Ce mois d’octobre, plus de quinze mille hommes, femmes et enfants ont entamé un voyage de six mois de mille kilomètres vers le pays très peu familier de l’Oklahoma. La plupart marchèrent par voie terrestre depuis le nord-ouest de la Géorgie, à travers le centre du Tennessee, l’ouest du Kentucky, le sud de l’Illinois, le sud du Missouri et le nord de l’Arkansas jusqu’à l’est de l’Oklahoma. Un plus petit nombre fut transporté en bateau plat le long du fleuve Tennessee jusqu’au fleuve Mississippi, puis le long du fleuve Arkansas. Faute de nourriture, d’abri et de vêtements adéquats en cours de route, deux mille autres personnes moururent d’exposition, de maladie et d’épuisement. Les Cherokees enterrèrent leurs morts le long de la route qui fut connue sous le nom de « Trail of Tears ». Cette marche forcée est devenue l’un des événements les plus tragiques des relations américano-indiennes. La Piste des Larmes a plus tard été désignée comme piste historique nationale par le Congrès.

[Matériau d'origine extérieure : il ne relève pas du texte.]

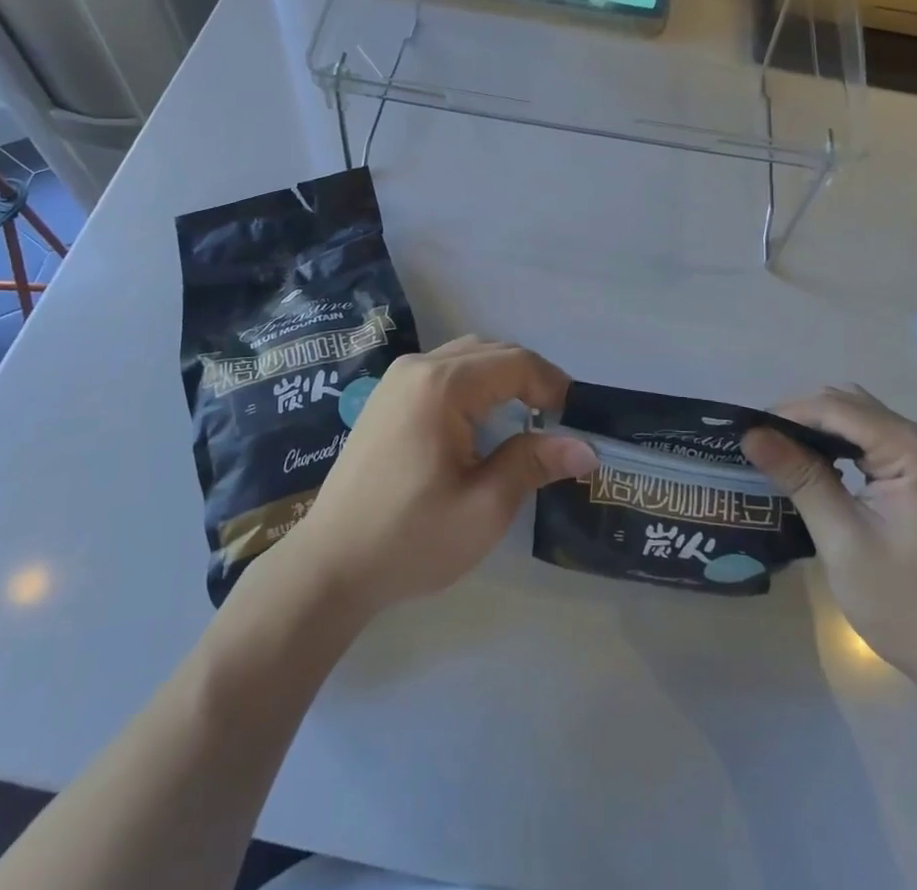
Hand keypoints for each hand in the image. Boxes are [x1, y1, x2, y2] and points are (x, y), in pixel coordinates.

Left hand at [278, 337, 597, 617]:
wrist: (330, 565)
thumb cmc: (410, 538)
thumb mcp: (484, 507)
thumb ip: (534, 463)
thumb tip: (586, 447)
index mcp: (442, 384)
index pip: (515, 363)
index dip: (554, 385)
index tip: (578, 420)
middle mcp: (418, 366)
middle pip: (492, 351)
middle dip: (531, 378)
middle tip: (559, 420)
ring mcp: (397, 379)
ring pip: (467, 357)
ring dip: (503, 378)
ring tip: (528, 418)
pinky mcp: (387, 397)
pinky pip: (444, 372)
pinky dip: (475, 385)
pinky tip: (483, 423)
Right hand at [742, 386, 916, 695]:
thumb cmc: (907, 606)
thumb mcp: (842, 539)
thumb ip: (799, 476)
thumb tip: (750, 433)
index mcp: (916, 451)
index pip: (837, 408)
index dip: (788, 414)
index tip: (747, 432)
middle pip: (852, 407)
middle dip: (803, 421)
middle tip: (762, 447)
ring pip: (863, 422)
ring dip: (822, 433)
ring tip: (783, 456)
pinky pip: (879, 444)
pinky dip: (845, 449)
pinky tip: (821, 471)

Après leur tragique voyage, les Cherokees ont rétabli leur société agricole dans les collines du nord-est de l’Oklahoma. Ils ont rapidement mis en place un nouveau gouvernement et signé une constitution en 1839. Tahlequah, en Oklahoma, devint la capitale des peuples déplacés.

Le retrait de la nation cherokee ne laissa derrière lui que des groupes indiens éparpillés dans le Sud-Est. En 1842, la plupart des peuples des cinq tribus civilisées du Sud-Est, les Cherokee, les Chickasaw, les Choctaw, les Creek et les Séminoles, avaient été arrachés à leurs fermes et plantations prospères et réinstallés sur des terres attribuées par le gouvernement en Oklahoma. Les derniers Séminoles de Floride ont été déplacés en 1858.

Le déplacement forcé des Cherokees a dramatisé le sort des peuples indiens face à l’expansion américaine. La marée de l’expansion américaine a fini par submerger même les tribus aux politiques pacifiques et aux économies solidement établies.

Suggestions de lectures complémentaires

Gilbert, Joan. La piste des larmes à travers le Missouri. Columbia : University of Missouri Press, 1996.

McLoughlin, William G. After the Trail of Tears : The Cherokees’ Struggle for Sovereignty, 1839-1880. Chapel Hill : University of North Carolina Press, 1993.

Rice, Horace R. The Buffalo Ridge Cherokee : Un vestige d’une grande nation divisée. Bowie, MD : Heritage Books, 1995.

Wilkins, Thurman. Cherokee Tragedy : La famille Ridge et la décimation d’un peuple, deuxième édition. Norman : University of Oklahoma Press, 1986.